Rest assured, Screaming Eagle sold to a devotee

Stephen Murdoch
June 22, 2006

When Montecitan Charles Banks and real estate billionaire Stan Kroenke bought Screaming Eagle vineyard in the middle of March, the news quickly spread around the wine world.

“There Goes the Neighborhood — Screaming Eagle Sold,” was one panicky posting to the bulletin board on wine critic Robert Parker’s Web site.

Within minutes, pessimistic wine commentators were prophesying doom for Screaming Eagle, a small cabernet-producing vineyard in Napa Valley that is one of America’s best, most coveted and expensive wines. They guessed that the winery cost Banks and Kroenke $20 million to $30 million, which they thought would lead them — gasp — to increase production greatly and diversify into crowd-pleasing, low-brow zinfandels and the like.

The comments led Banks, 38, to go online and assure everyone that he and Kroenke were “focused on quality, not quantity.”

When I met with Banks last week in his downtown office, he wouldn’t say what he had paid for the vineyard, but he did say that the former owner could certainly have made more by selling to someone else.

“She could’ve gotten more than double what we bought it for because she could’ve sold it to one of those big brands and let them prostitute it.”

Banks, on the other hand, was a Screaming Eagle fan and had been on the mailing list (it isn’t sold in stores) for years. The wine costs $300 a bottle, list members are limited to just three each, and there are 5,000 additional people on a waiting list praying for attrition despite the steep price. At auction, bottles have gone for well over $2,000, which explains why the word “cult” is often used in association with Screaming Eagle.
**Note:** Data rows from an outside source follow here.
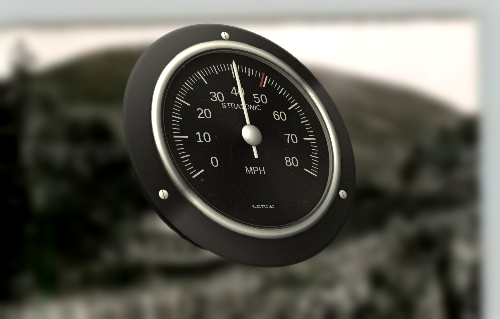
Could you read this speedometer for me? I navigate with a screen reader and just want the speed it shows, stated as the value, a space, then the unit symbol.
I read 40 mph
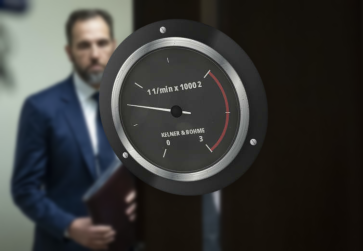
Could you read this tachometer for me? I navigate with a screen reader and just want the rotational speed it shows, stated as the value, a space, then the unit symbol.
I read 750 rpm
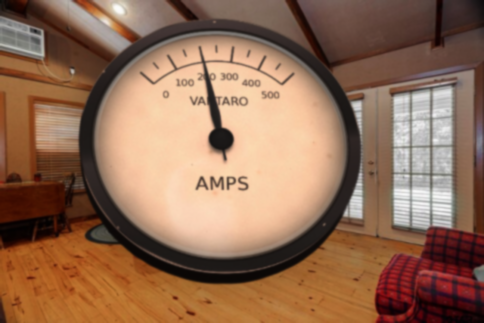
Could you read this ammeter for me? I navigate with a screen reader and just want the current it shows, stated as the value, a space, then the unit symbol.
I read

“If you were only doing it for the money, this is clearly the wrong business to be in, because while you might do very well long-term you will not do well short-term,” said Banks. “In every instance, you have to forego short-term profits for long-term gain.”

Banks was not only a Screaming Eagle devotee but was also in the wine business, which he had come to fairly recently and in a novel way. He has been managing money for professional athletes — often basketball players — and wealthy individuals since graduating from the University of Georgia. But half a dozen years ago, while advising a client on a shoe endorsement deal, he met Arnon Milchan, the successful movie producer and businessman who held a large stake in Puma.

“Arnon and I just hit it off and we were drinking wine one night . . . (when) Arnon mentions to me that he and Jerry Levin, who was at the time the CEO of AOL Time Warner, were getting ready to close on a piece of land in Santa Ynez.”

Noting Banks’ knowledge of wine, Milchan asked him to join them in creating a top-shelf vineyard on the property. Later, Milchan — who, like Kroenke, is a billionaire — sent his plane to collect Banks and told him, “You’re a perfect partner for us: You can’t afford to lose money.”

Banks and his wife went out to the Santa Ynez property to take a look and they decided to do it, but it wasn’t an easy decision.

“Try explaining to your wife that all your money should go into (creating a vineyard) and not into buying a house. It was a tough sell,” Banks said.

The vineyard, called Jonata after the original land grant, won’t sell wine until about a year from now, but when the previous owner of Screaming Eagle heard how well it was being run, she contacted Banks and they came to a deal quickly and quietly.

In a recent poll on Robert Parker’s bulletin board, the sale of Screaming Eagle led slightly more than 50 percent of respondents to predict that “things will get worse” for the winery. Forty-two percent and change thought the quality would stay the same, and the remaining 7 percent thought the wine would improve.

“There aren’t many times in your life you have a chance to do anything that is considered the best,” said Banks. “And so (buying Screaming Eagle) is a chance to do that. Of course, it’s also a chance to be the guy that screwed up Screaming Eagle, but we’re here to work very hard to make sure that doesn’t happen.”